La Sig.ra Federica
Buongiorno,
Le scrivo per chiedere un’informazione: una persona (adulta) a me molto vicina vorrebbe iniziare una terapia per un problema di balbuzie. Il dubbio che abbiamo è che, non vivendo in Italia, si possa iniziare un percorso del genere a distanza, online.
Grazie in anticipo per il suo parere.
Cordialmente,
La risposta della Dott.ssa Claudia Antognozzi:
Buonasera
Tratto questo disturbo sia nei bambini che negli adulti, ovviamente con interventi diversi. Per l’adulto oltre a focalizzare l’attenzione sulla respirazione e sulla coordinazione pneumo-fonica. L’importanza della coordinazione pneumo-fonica nel balbuziente adulto è centrale perché riguarda uno dei meccanismi più frequentemente alterati nella balbuzie: il rapporto tra respiro e voce.
Nel balbuziente adulto si osservano spesso: inizio della fonazione senza adeguato flusso espiratorio; apnee o blocchi respiratori prima di parlare; eccessiva tensione laringea; uso di colpi di glottide o attacchi vocali duri; disorganizzazione del ritmo respiratorio durante l’eloquio.
Nel trattamento logopedico dell’adulto balbuziente, la coordinazione pneumo-fonica è un pilastro dell’intervento, attraverso:
educazione alla respirazione costo-diaframmatica; esercizi di espirazione prolungata con voce; lavoro sull’attacco vocale morbido; rallentamento del ritmo e aumento della consapevolezza corporea; integrazione con tecniche di modificazione della balbuzie e gestione emotiva.

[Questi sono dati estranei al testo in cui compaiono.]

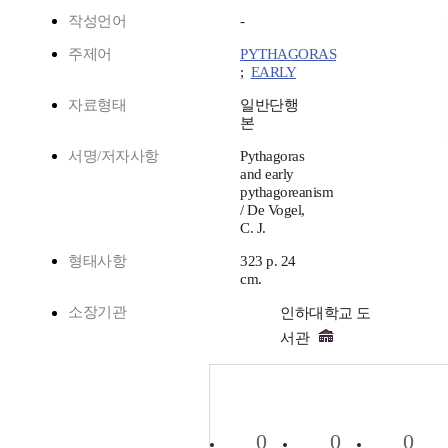
작성언어
-
주제어
PYTHAGORAS
;
EARLY
자료형태
일반단행
본
서명/저자사항
Pythagoras
and early
pythagoreanism
/ De Vogel,
C. J.
형태사항
323 p. 24
cm.
소장기관
인하대학교 도
서관
0
0
0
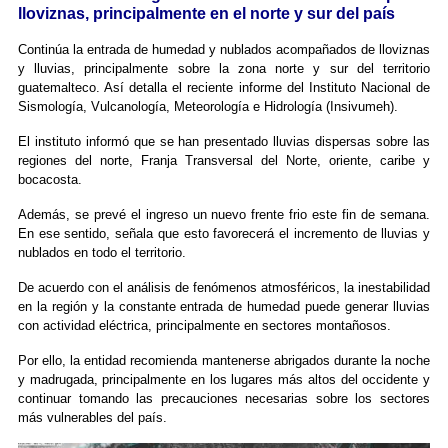
lloviznas, principalmente en el norte y sur del país
Continúa la entrada de humedad y nublados acompañados de lloviznas
y lluvias, principalmente sobre la zona norte y sur del territorio
guatemalteco. Así detalla el reciente informe del Instituto Nacional de
Sismología, Vulcanología, Meteorología e Hidrología (Insivumeh).
El instituto informó que se han presentado lluvias dispersas sobre las
regiones del norte, Franja Transversal del Norte, oriente, caribe y
bocacosta.
Además, se prevé el ingreso un nuevo frente frio este fin de semana.
En ese sentido, señala que esto favorecerá el incremento de lluvias y
nublados en todo el territorio.
De acuerdo con el análisis de fenómenos atmosféricos, la inestabilidad
en la región y la constante entrada de humedad puede generar lluvias
con actividad eléctrica, principalmente en sectores montañosos.
Por ello, la entidad recomienda mantenerse abrigados durante la noche
y madrugada, principalmente en los lugares más altos del occidente y
continuar tomando las precauciones necesarias sobre los sectores
más vulnerables del país.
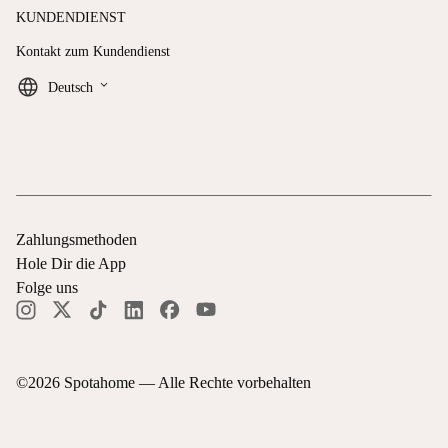
KUNDENDIENST
Kontakt zum Kundendienst
keyboard_arrow_down
Deutsch
Zahlungsmethoden
Hole Dir die App
Folge uns
©
2026
Spotahome —
Alle Rechte vorbehalten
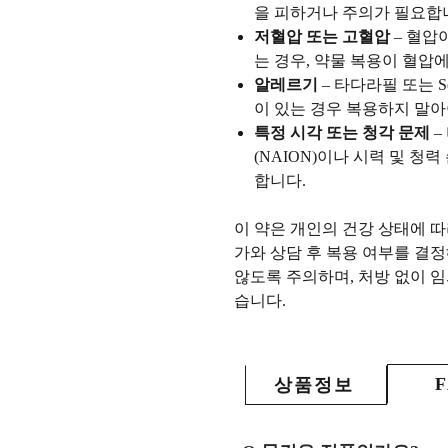
을 피하거나 주의가 필요합
저혈압 또는 고혈압
– 혈압
는 경우, 약물 복용이 혈압
알레르기
– 타다라필 또는 S
이 있는 경우 복용하지 말아
특정 시각 또는 청각 문제
–
(NAION)이나 시력 및 청
합니다.
이 약은 개인의 건강 상태에 
가와 상담 후 복용 여부를 결
않도록 주의하며, 처방 없이 
습니다.
상품정보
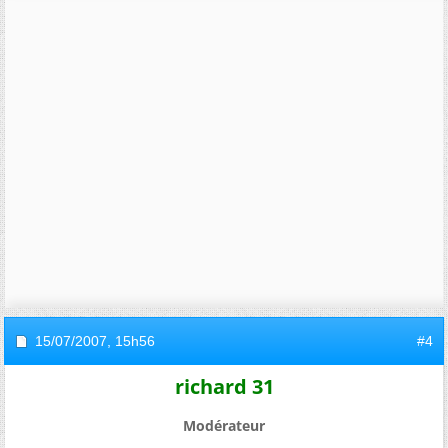
15/07/2007,
15h56
#4
richard 31
Modérateur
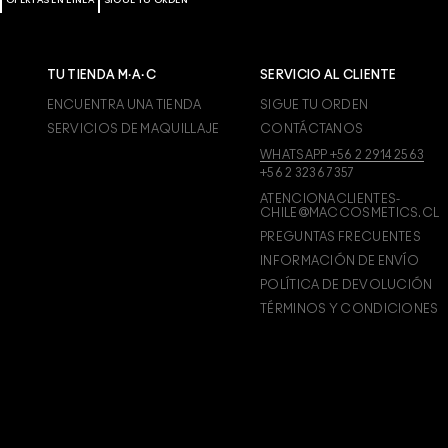
OFERTAS EN LÍNEA
SIGUE TU ORDEN
TU TIENDA M·A·C
SERVICIO AL CLIENTE
ENCUENTRA UNA TIENDA
SIGUE TU ORDEN
SERVICIOS DE MAQUILLAJE
CONTÁCTANOS
WHATSAPP +56 2 2914 2563
+56 2 3236 7357
ATENCIONACLIENTES-
CHILE@MACCOSMETICS.CL
PREGUNTAS FRECUENTES
INFORMACIÓN DE ENVÍO
POLÍTICA DE DEVOLUCIÓN
TÉRMINOS Y CONDICIONES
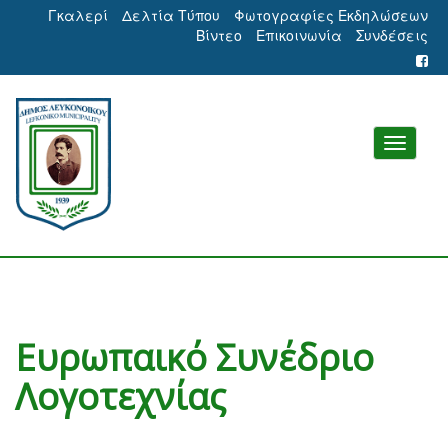
Γκαλερί
Δελτία Τύπου
Φωτογραφίες Εκδηλώσεων
Βίντεο
Επικοινωνία
Συνδέσεις
Ευρωπαικό Συνέδριο
Λογοτεχνίας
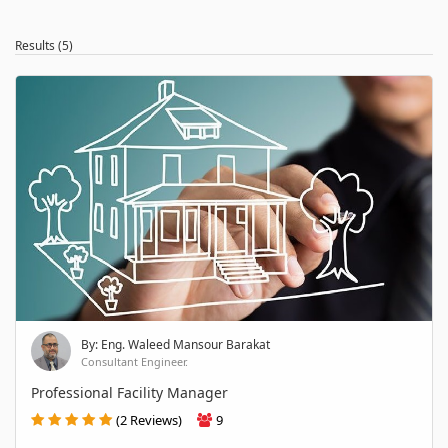
Results (5)
By: Eng. Waleed Mansour Barakat
Consultant Engineer.
Professional Facility Manager
(2 Reviews)
9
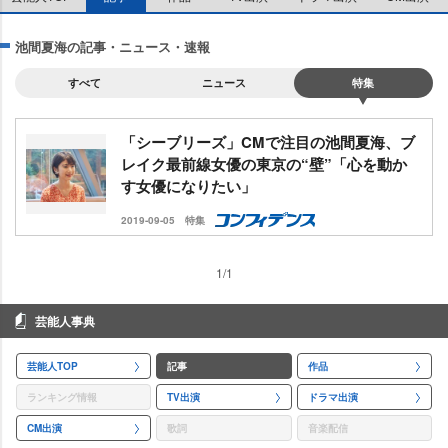
池間夏海の記事・ニュース・速報
すべて
ニュース
特集
「シーブリーズ」CMで注目の池間夏海、ブ
レイク最前線女優の東京の“壁”「心を動か
す女優になりたい」
2019-09-05
特集
1/1
芸能人事典
芸能人TOP
記事
作品
ランキング情報
TV出演
ドラマ出演
CM出演
歌詞
音楽配信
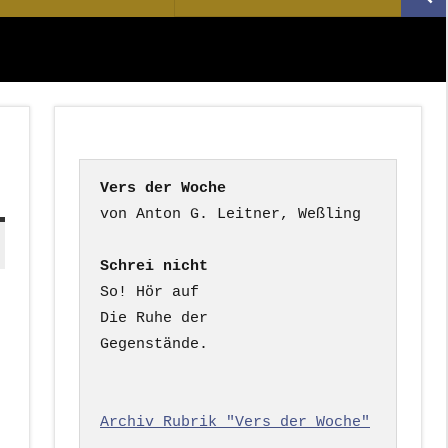
Suc
nach:
Vers der Woche
Schrei nicht
So! Hör auf

Die Ruhe der

Gegenstände.

Archiv Rubrik "Vers der Woche"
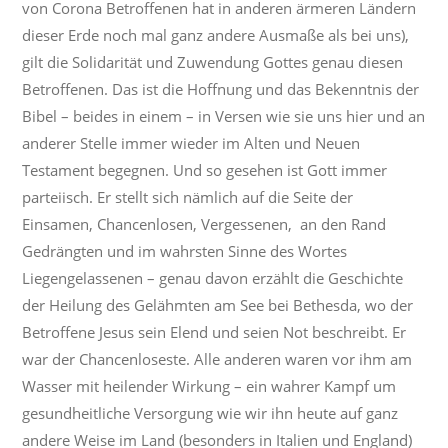
von Corona Betroffenen hat in anderen ärmeren Ländern
dieser Erde noch mal ganz andere Ausmaße als bei uns),
gilt die Solidarität und Zuwendung Gottes genau diesen
Betroffenen. Das ist die Hoffnung und das Bekenntnis der
Bibel – beides in einem – in Versen wie sie uns hier und an
anderer Stelle immer wieder im Alten und Neuen
Testament begegnen. Und so gesehen ist Gott immer
parteiisch. Er stellt sich nämlich auf die Seite der
Einsamen, Chancenlosen, Vergessenen, an den Rand
Gedrängten und im wahrsten Sinne des Wortes
Liegengelassenen – genau davon erzählt die Geschichte
der Heilung des Gelähmten am See bei Bethesda, wo der
Betroffene Jesus sein Elend und seien Not beschreibt. Er
war der Chancenloseste. Alle anderen waren vor ihm am
Wasser mit heilender Wirkung – ein wahrer Kampf um
gesundheitliche Versorgung wie wir ihn heute auf ganz
andere Weise im Land (besonders in Italien und England)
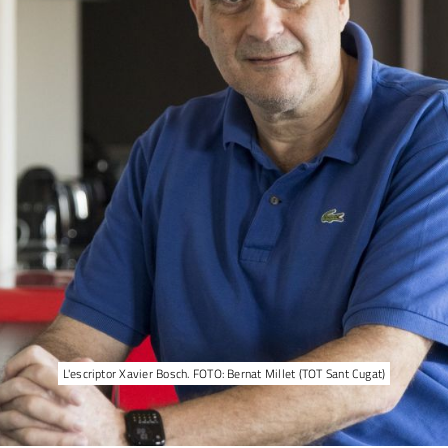
L'escriptor Xavier Bosch. FOTO: Bernat Millet (TOT Sant Cugat)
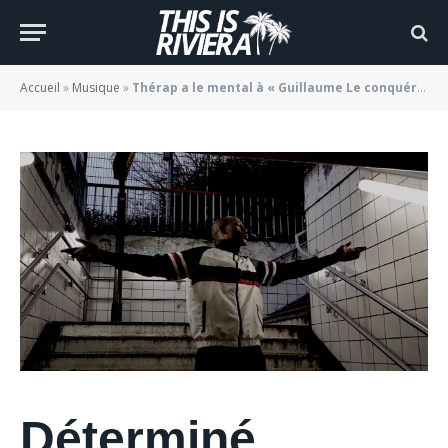
dans son dernier clip
BY
JADE MORGANE BLOGGER
05/10/2021
Accueil
»
Musique
»
Thérap a le mental à « Guillaume Le conquérant » dans son dernier clip
Déterminé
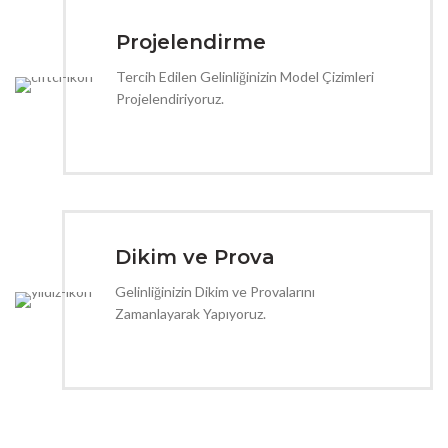
Projelendirme
Tercih Edilen Gelinliğinizin Model Çizimleri
Projelendiriyoruz.
Dikim ve Prova
Gelinliğinizin Dikim ve Provalarını
Zamanlayarak Yapıyoruz.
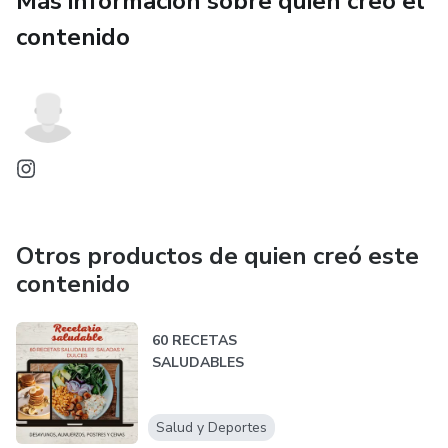
Más información sobre quien creó el
✔️ Tips para captar la atención y lograr más resultados
contenido
Además de regalo vas a recibir DE REGALO
una plantilla de como crear Copys Ganadores que aceleren
tus ventas + 100 Prompts de ChatGPT para anuncios ,
copys, contenidos, y más"
Otros productos de quien creó este
contenido
60 RECETAS
SALUDABLES
Salud y Deportes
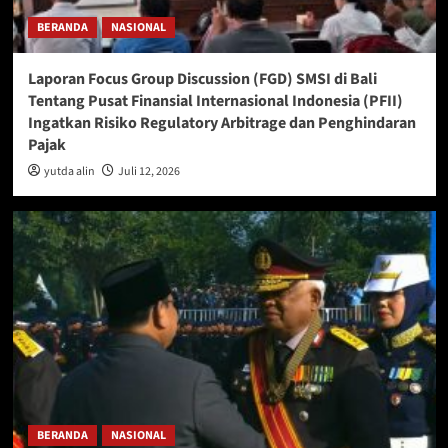
BERANDA
NASIONAL
Laporan Focus Group Discussion (FGD) SMSI di Bali
Tentang Pusat Finansial Internasional Indonesia (PFII)
Ingatkan Risiko Regulatory Arbitrage dan Penghindaran
Pajak
yutda alin
Juli 12, 2026
BERANDA
NASIONAL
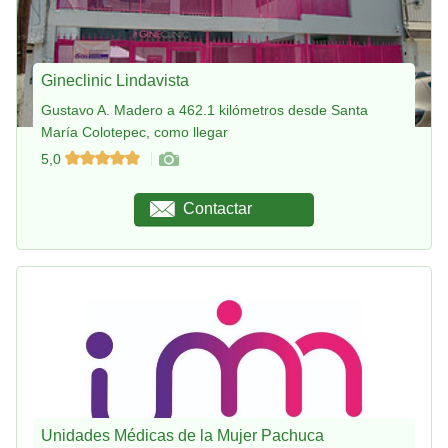
Gineclinic Lindavista
Gustavo A. Madero a 462.1 kilómetros desde Santa
María Colotepec, como llegar
5,0
Contactar
Unidades Médicas de la Mujer Pachuca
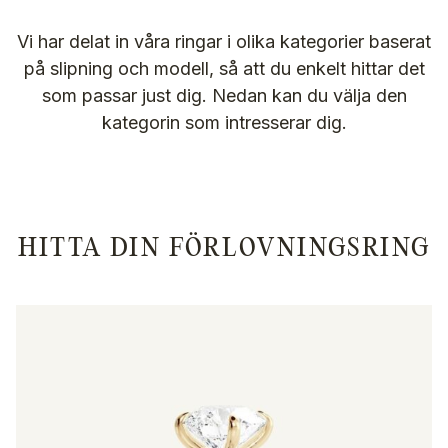
Vi har delat in våra ringar i olika kategorier baserat
på slipning och modell, så att du enkelt hittar det
som passar just dig. Nedan kan du välja den
kategorin som intresserar dig.
HITTA DIN FÖRLOVNINGSRING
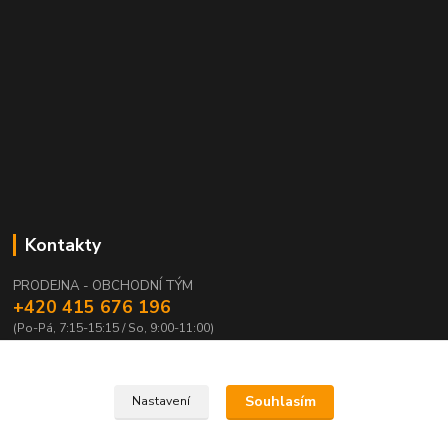
Kontakty
PRODEJNA - OBCHODNÍ TÝM
+420 415 676 196
(Po-Pá, 7:15-15:15 / So, 9:00-11:00)
info@waloza.cz
Souhlasím
Nastavení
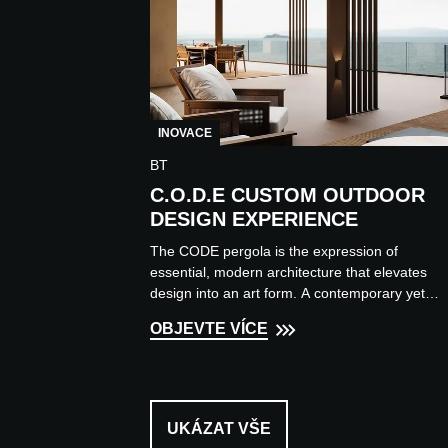
INOVACE
BT
C.O.D.E CUSTOM OUTDOOR
DESIGN EXPERIENCE
The CODE pergola is the expression of
essential, modern architecture that elevates
design into an art form. A contemporary yet
timeless interpretation that...
OBJEVTE VÍCE
UKÁZAT VŠE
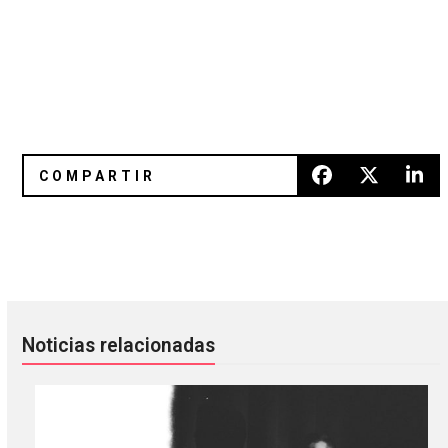
Marie Davidson se agrega al cartel de Ceremonia 2019
Beck, Patti Smith, DJ Shadow y 
Noticias relacionadas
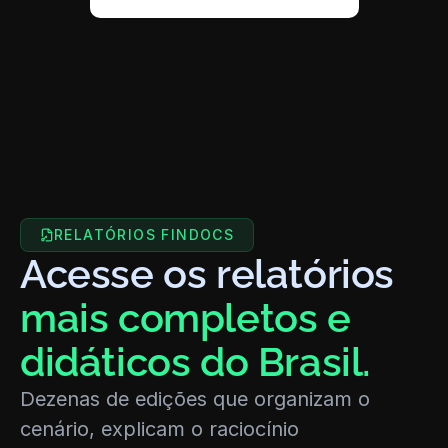
RELATÓRIOS FINDOCS
Acesse os relatórios 
mais completos e 
didáticos do Brasil.
Dezenas de edições que organizam o 
cenário, explicam o raciocínio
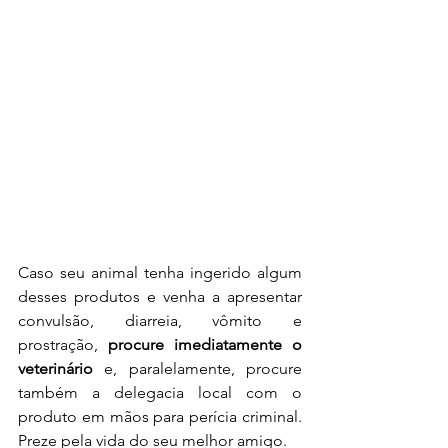
Caso seu animal tenha ingerido algum 
desses produtos e venha a apresentar 
convulsão, diarreia, vômito e 
prostração, 
procure imediatamente o 
veterinário
 e, paralelamente, procure 
também a delegacia local com o 
produto em mãos para perícia criminal. 
Preze pela vida do seu melhor amigo.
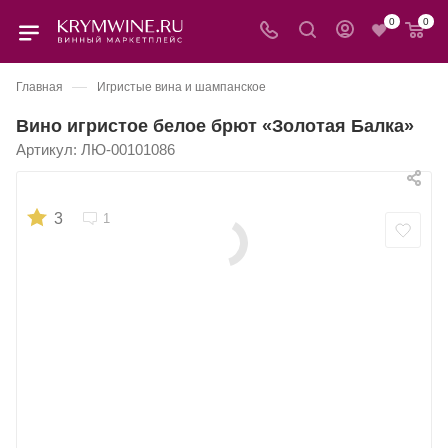
0
0
—
Главная
Игристые вина и шампанское
Вино игристое белое брют «Золотая Балка»
Артикул:
ЛЮ-00101086
3
1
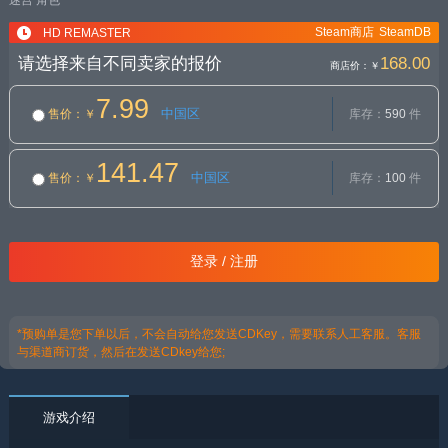
迷宫
角色
Steam商店
SteamDB
HD REMASTER
请选择来自不同卖家的报价
168.00
商店价：
￥
7.99
中国区
售价
：￥
库存：
590
件
141.47
中国区
售价
：￥
库存：
100
件
登录 / 注册
*预购单是您下单以后，不会自动给您发送CDKey，需要联系人工客服。客服
与渠道商订货，然后在发送CDkey给您;
游戏介绍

Non è solo un aspetto tecnico, ma un fattore chiave di controllo, sicurezza e autonomia comunicativa. Migliorarla significa ridurre i sintomi, ma anche restituire fiducia nella propria voce.
Io mi trovo a Roma e soprattutto per i primi tempi ritengo opportuno avere il paziente in presenza e credo che ciò sia impossibile da attuare.
Per il lavoro sulla respirazione e sulla coordinazione respiro-voce ho bisogno di osservare e correggere aspetti molto fini del tuo corpo e della tua voce: il movimento del torace e dell’addome, le tensioni, il timing tra aria e suono.
Online questi elementi non sono valutabili con sufficiente precisione, e rischierei di farti eseguire gli esercizi in modo scorretto. Per questo, per questa fase del lavoro, è necessario essere in presenza.
Alcune parti del percorso si possono fare anche a distanza, come il lavoro sulla consapevolezza o sugli aspetti psicologici.
La respirazione, invece, è una base tecnica delicata: se viene impostata male può aumentare la tensione e peggiorare i blocchi, e io non posso permettere che accada.
Mi fa molto piacere però averle dato, comunque, un’indicazione specifica sul piano di terapia.
Spero di esserle stata comunque d’aiuto.